“Birbirimizi kandırıyorduk… Öte
yandan, kim, hangi bakan ilgileniyordu konuyla?..”
Bugün yaşadığımız büyük
sıkıntıların temelinde dün yaptığımız yanlışlar var. Geçmişte
yapılan çok küçük ve önemsizmiş gibi görünen hatalar, zamanla
neredeyse çözülmesi mümkün değilmiş gibi görünen sıkıntıya sebep
oluyor. Yazar Ertuğrul Taylan, "Bürokrat Günlüğü" adlı eserinde, 10
Temmuz 1990 günü için, bakınız neler yazmış:
Bir yıl önce Şırnak’tan gelen
Mahalli İdareler Şube Müdürü Celal Bey’e, oradaki durumu sordum.
Belli ki doluydu. Dobra dobra konuştu:
“Savaş, bizim yönümüzden
yitirilmişti. Halk da…”
“Tekrar kazanılamaz mı halk?”
dedim.
“Devlet yoktu ki, halk ona
bağlansın. Kimse terör örgütü aleyhine konuşamazdı. Devlet
taraftarı olarak bilinen yaşayamazdı. Bir yere gidemezdi. Kimse
konuşmazdı onunla.”
Ne acı, ne acı!.. Hele hele
devamını okuyun bir de:
“Alayın, tugayın hemen yanından
ateş açılıyordu. Hem de güpegündüz. Sözde karşılık veriliyordu.

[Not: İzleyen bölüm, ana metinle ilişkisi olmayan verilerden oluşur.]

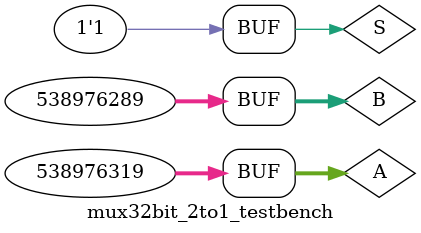
<source format=v>
`define DELAY 20
module mux32bit_2to1_testbench(); 
reg [31:0] A;
reg [31:0] B;
reg S;
wire [31:0] O;
mux32bit_2to1 m32tb (O, S, A, B);
// module mux32Bit_2to1 (O, S, A, B);

initial begin

A = 31'b00100000001000000010000000111111; // 
B = 31'b00100000001000000010000000100001;	//

S = 1'b0;
#`DELAY;
S = 1'b1;
#`DELAY;

end

initial
begin
$monitor("time = %2d, A = %32b, B = %32b, S = %1b, O = %32b ", $time, A, B, S ,O);
end

endmodule
</source>
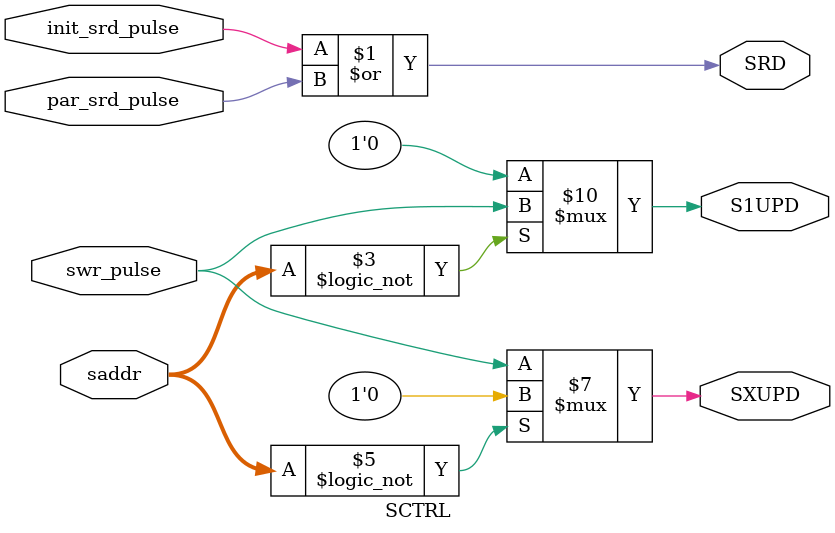
<source format=v>
`timescale 1ns/1ns
`define UDLY #2

module SCTRL(
                //inputs
                init_srd_pulse,
                par_srd_pulse,
                swr_pulse,
                saddr,
                
                //outputs
                SRD,
                S1UPD,
                SXUPD
            );
    
    //inputs
    input             init_srd_pulse;
    input             par_srd_pulse;
    input             swr_pulse;
    input    [1:0]    saddr;
    
    //outputs
    output            SRD;
    output            S1UPD;
    output            SXUPD;
                      
    //regs            
    reg               S1UPD;
    reg               SXUPD;
    
    assign SRD=init_srd_pulse|par_srd_pulse;
    
    always @(swr_pulse or saddr)
    begin
        if(saddr==2'b00)
            S1UPD<=`UDLY swr_pulse;
        else
            S1UPD<=`UDLY 1'b0;        
    end
    
    
    always @(swr_pulse or saddr)
    begin
        if(saddr==2'b00)
            SXUPD<=`UDLY 1'b0; 
        else
            SXUPD<=`UDLY swr_pulse;            
    end
    
endmodule
</source>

(Tam sipere yatmış Mehmetçik havaya ateş ediyordu.) Takip makip
yapılmazdı. Zira “En az zayiatla netice alma” emri, “Hiç zayiat
vermeyeceksin, yani ‘Takibe çıkmayacaksın’ şeklinde yorumlanıyordu.
Birbirimizi kandırıyorduk… Öte yandan, kim, hangi bakan
ilgileniyordu konuyla?”
Görüyorsunuz, değil
mi?
Yıllardır, ülkemizin en önemli
derdi için, geçmişte ne hatalar yapmış, ne uyuşuk
davranmışız!
Güya savunmaktan vazgeçip
saldırıya geçtiğimiz yıllarda, radyo ve televizyonlarımız,
“Genelkurmay Başkanlığından verilen bilgiye göre, bugün üslerinden
havalanan jetlerimiz, sınırı geçerek terör yuvalarını yerle bir
etmiştir” haberini verir, biz de huzura kavuşacak ülke diyerek
biraz olsun rahatlardık.
15 Temmuz darbe girişiminden
sonra öğrendik ki “Evet, jetler gidiyormuş ama FETÖ’ye bağlı
pilotlar, terör hedeflerini değil, rastgele yerleri bombalayıp
dönüyormuş!”
İyi de, o güne kadar, bu gerçeği
bilen, gören, anlayan, hiçbir görevli olmadı mı? Oldu da gerçeği
söylemekten korktu mu? Korktuysa, kimden korktu, niçin
korktu?
Boşa giden onca paraya, onca
emeğe yazık değil mi? Bu jetler, jetlerin yakıtı, bile bile boş
arazilere atılan bombalar bu devletin hazinesinden ödenen paralarla
alınmadı mı? Hazineye nereden geldi bu paralar? Her birimizin
ödediği vergilerden, değil mi?
“Açılan ateşe ateşle karşılık
verdi Mehmetçik. Teröristler kaçtılar” diyordu; devletimizin
resmî kurumları. Biz de doğru sanıyor, inanıyorduk; saf saf!